Il y a des célébrations qui portent en elles une densité particulière, une tension presque palpable entre la joie et l’épreuve. Le dimanche des Rameaux en fait partie. Ce 29 mars 2021, à l’église Sainte-Marie de Bienne, la communauté s’est rassemblée autour de l'abbé François-Xavier Gindrat et du diacre Daniel Lattanzi pour entrer dans la Semaine sainte, rameaux en main, cœur déjà tourné vers Pâques.
Dès les premiers chants, l’atmosphère donne le ton. « Voici celui qui vient au nom du Seigneur », proclame l’assemblée, reprenant les mots anciens qui accompagnent l’entrée de Jésus à Jérusalem. Les portes s’ouvrent symboliquement, les voix s’élèvent, et chacun est invité à lever les yeux, à accueillir « le Roi des rois » avec simplicité. Il ne s’agit pas d’un triomphe éclatant, mais d’une royauté humble, déjà marquée par l’ombre de la Passion.
Les rameaux, bénis et brandis, disent à la fois l’accueil et l’engagement. Ils rappellent ces foules qui, autrefois, étendaient leurs manteaux et coupaient des branches pour honorer celui qui venait.

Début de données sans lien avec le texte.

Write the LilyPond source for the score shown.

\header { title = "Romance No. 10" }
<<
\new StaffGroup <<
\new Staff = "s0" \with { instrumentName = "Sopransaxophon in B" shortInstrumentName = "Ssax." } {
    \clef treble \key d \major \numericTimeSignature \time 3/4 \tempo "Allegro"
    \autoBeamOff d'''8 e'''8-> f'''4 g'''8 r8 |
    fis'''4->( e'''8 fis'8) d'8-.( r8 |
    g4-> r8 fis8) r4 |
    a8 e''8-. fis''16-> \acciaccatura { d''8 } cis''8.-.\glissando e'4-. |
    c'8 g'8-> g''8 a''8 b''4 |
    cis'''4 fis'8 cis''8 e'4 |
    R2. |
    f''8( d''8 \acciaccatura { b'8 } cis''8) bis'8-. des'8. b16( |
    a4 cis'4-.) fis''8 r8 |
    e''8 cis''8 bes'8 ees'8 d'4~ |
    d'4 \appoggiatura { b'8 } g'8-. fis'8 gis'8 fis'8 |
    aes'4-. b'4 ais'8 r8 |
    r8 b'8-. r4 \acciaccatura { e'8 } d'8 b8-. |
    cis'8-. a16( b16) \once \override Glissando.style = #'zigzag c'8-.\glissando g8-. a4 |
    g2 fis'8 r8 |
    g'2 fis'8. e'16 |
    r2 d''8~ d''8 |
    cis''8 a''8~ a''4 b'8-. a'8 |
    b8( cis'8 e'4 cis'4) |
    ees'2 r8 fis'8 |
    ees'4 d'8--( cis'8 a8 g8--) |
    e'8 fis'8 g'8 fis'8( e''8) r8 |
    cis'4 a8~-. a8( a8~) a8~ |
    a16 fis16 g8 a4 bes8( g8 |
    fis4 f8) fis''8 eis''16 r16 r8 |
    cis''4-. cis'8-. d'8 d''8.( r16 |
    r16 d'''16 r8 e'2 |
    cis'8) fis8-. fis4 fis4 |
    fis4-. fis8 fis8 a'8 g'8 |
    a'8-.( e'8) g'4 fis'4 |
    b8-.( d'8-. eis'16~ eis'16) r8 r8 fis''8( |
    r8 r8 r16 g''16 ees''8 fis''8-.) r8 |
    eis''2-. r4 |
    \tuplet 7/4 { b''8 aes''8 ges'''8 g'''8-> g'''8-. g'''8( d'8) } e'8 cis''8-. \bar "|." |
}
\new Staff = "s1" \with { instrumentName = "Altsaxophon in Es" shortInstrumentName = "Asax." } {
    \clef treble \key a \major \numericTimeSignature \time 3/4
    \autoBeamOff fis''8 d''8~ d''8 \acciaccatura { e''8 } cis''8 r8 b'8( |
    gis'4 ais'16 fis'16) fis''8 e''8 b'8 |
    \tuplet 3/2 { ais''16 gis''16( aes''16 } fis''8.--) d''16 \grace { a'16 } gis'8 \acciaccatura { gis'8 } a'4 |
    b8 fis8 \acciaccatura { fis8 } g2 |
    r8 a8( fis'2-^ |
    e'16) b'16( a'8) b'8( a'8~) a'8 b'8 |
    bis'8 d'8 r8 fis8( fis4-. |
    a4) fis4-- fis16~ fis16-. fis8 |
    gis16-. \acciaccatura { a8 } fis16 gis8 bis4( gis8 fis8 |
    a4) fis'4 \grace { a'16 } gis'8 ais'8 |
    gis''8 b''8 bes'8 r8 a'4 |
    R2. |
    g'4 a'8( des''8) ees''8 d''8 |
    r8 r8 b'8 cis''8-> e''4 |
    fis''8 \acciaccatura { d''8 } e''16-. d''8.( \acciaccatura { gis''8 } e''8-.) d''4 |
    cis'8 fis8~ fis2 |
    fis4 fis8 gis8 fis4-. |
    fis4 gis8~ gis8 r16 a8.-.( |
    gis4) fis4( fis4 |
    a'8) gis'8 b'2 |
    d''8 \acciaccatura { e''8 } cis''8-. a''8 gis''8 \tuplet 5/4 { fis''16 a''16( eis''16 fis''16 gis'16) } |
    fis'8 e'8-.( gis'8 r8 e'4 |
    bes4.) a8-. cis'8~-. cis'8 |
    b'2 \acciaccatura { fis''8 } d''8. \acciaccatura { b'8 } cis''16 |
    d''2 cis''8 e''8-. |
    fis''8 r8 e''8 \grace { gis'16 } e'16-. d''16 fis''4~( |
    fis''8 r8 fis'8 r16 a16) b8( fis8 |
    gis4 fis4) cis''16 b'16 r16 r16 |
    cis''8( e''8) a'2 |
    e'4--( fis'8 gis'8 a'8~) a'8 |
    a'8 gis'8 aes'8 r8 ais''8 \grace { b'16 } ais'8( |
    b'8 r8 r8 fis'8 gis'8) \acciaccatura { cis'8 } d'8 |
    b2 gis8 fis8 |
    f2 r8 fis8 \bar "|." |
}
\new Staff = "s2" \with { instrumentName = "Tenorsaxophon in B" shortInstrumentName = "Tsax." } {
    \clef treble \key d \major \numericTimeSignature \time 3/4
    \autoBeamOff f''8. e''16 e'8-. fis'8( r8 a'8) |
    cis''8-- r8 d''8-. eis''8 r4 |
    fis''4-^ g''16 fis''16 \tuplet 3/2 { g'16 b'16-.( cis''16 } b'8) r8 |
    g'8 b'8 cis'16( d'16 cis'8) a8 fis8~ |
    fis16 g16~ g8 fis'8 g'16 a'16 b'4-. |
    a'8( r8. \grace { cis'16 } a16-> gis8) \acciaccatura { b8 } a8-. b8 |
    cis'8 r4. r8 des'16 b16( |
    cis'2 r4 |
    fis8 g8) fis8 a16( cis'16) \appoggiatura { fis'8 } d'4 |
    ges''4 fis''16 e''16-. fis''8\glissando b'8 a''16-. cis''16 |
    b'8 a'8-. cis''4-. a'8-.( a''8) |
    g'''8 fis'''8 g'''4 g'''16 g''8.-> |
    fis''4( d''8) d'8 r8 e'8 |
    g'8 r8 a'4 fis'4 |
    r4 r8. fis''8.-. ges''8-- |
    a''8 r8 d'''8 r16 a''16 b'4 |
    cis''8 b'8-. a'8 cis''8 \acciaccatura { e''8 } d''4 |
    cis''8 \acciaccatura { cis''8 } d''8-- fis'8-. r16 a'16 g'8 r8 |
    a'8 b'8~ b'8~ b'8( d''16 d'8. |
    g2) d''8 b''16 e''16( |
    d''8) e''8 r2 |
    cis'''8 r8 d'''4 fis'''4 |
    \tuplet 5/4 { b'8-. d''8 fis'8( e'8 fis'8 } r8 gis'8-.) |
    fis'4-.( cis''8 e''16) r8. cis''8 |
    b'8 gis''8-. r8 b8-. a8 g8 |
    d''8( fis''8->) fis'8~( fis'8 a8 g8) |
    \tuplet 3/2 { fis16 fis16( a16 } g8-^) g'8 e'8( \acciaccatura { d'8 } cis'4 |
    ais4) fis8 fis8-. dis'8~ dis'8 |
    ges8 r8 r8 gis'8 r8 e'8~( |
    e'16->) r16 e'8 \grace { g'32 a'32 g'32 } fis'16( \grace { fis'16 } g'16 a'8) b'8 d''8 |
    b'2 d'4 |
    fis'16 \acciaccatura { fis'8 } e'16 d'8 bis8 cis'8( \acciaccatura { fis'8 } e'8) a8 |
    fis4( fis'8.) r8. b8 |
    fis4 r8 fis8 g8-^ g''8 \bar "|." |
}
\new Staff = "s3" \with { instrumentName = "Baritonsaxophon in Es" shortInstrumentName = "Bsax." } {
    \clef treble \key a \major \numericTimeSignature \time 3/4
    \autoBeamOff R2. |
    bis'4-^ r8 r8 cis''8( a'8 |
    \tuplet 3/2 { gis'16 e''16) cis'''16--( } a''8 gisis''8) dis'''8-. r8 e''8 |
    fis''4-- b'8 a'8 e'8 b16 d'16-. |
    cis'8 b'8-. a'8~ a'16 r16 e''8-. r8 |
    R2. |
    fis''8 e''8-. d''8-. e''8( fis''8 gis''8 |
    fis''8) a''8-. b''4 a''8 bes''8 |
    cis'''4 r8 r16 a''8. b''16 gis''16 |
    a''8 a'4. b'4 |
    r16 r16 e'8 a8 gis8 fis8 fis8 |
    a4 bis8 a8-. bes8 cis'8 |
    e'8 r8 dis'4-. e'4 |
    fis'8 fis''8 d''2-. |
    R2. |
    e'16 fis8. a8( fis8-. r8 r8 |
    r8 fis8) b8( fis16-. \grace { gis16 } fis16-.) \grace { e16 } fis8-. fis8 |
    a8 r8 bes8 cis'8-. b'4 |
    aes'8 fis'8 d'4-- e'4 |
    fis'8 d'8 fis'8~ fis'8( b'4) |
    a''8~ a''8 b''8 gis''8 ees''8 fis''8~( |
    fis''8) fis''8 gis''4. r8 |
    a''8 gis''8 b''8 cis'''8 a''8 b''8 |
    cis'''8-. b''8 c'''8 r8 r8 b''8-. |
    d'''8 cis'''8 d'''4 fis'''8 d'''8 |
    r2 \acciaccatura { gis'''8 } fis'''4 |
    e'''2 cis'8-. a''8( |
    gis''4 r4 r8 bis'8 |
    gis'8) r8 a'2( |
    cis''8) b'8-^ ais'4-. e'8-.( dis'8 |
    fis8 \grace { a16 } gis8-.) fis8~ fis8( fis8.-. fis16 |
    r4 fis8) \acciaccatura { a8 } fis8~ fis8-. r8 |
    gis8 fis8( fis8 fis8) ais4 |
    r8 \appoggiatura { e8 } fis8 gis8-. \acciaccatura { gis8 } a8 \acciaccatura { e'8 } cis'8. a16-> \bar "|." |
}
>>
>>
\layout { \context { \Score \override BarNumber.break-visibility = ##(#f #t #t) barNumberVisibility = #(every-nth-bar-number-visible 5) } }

Mais ils interrogent aussi : que faisons-nous de cet élan aujourd’hui ? Comment passons-nous de l’acclamation à la fidélité ?
La liturgie ne tarde pas à déplacer le regard. À peine entrés dans la joie de l’accueil, les fidèles sont conduits au cœur du mystère : la Passion du Christ. Le contraste est saisissant. L’évangile, proclamé avec gravité, déroule les étapes de la condamnation, de la souffrance, de l’abandon. Les notes manuscrites de la célébration en gardent la trace vive : Pilate qui s’interroge, la foule qui réclame, les soldats qui se moquent, la couronne d’épines, le chemin de croix.
Et cette parole, au sommet de l’épreuve : « Mon Dieu, pourquoi m’as-tu abandonné ? » Elle traverse l’assemblée comme un écho aux fragilités humaines, aux doutes, aux nuits intérieures. Rien n’est édulcoré. Le Christ ne contourne pas la souffrance, il la traverse.
Dans son homélie, l'abbé François-Xavier Gindrat invite à ne pas rester spectateur. « Prenons chacun, à notre mesure, l’épreuve de la croix », suggère-t-il, en lien avec le prophète Isaïe évoqué durant la célébration : « Chaque matin, il éveille mon oreille… je ne me suis pas dérobé. » Il ne s’agit pas de rechercher la souffrance, mais de ne pas fuir ce qui, dans nos vies, demande courage, fidélité, persévérance.
Le diacre Daniel Lattanzi prolonge cet appel en soulignant la cohérence du chemin chrétien : accueillir le Christ avec enthousiasme, oui, mais aussi demeurer avec lui dans les moments difficiles. Les rameaux ne sont pas seulement un signe festif ; ils deviennent un engagement discret à marcher avec le Christ, jusque dans l’incompréhension et l’épreuve.
La célébration se nourrit aussi de chants porteurs d’espérance. « Viens ouvrir nos tombes, fais renaître nos vies », chante l’assemblée. Les paroles résonnent avec force en ce temps particulier, rappelant que la Passion n’est pas une fin en soi. Elle ouvre un passage. Elle prépare une lumière.
Même au cœur du récit le plus sombre, des signes apparaissent : le centurion qui reconnaît en Jésus le Fils de Dieu, les regards qui changent, les cœurs qui s’ouvrent. La mort n’a pas le dernier mot.
En conclusion, un appel simple mais exigeant est lancé : entrer pleinement dans la Semaine sainte. « Gardez mon commandement et vous porterez du fruit », rappelle l’Évangile. Prière, jeûne, partage, attention aux autres : autant de chemins concrets pour donner chair à la foi.
Ce dimanche des Rameaux n’est donc pas une parenthèse liturgique, mais un seuil. Il invite à passer de l’enthousiasme à la fidélité, du geste symbolique à l’engagement intérieur. Il nous rappelle que la gloire de Dieu ne se manifeste pas dans la puissance, mais dans l’amour donné jusqu’au bout.
Les rameaux, une fois déposés dans les maisons, continueront de parler en silence. Ils diront que quelque chose a commencé. Un chemin. Une traversée. Une promesse.